- Opening Delimiter -

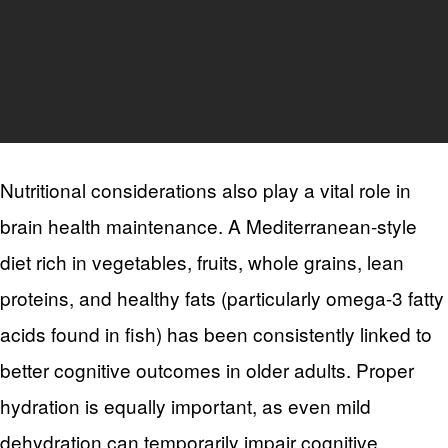
Nutritional considerations also play a vital role in
brain health maintenance. A Mediterranean-style
diet rich in vegetables, fruits, whole grains, lean
proteins, and healthy fats (particularly omega-3 fatty
acids found in fish) has been consistently linked to
better cognitive outcomes in older adults. Proper
hydration is equally important, as even mild
dehydration can temporarily impair cognitive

- Closing Delimiter -

Print out the records in full and exactly, dropping every picture.

Nutritional considerations also play a vital role in
brain health maintenance. A Mediterranean-style
diet rich in vegetables, fruits, whole grains, lean
proteins, and healthy fats (particularly omega-3 fatty
acids found in fish) has been consistently linked to
better cognitive outcomes in older adults. Proper
hydration is equally important, as even mild
dehydration can temporarily impair cognitive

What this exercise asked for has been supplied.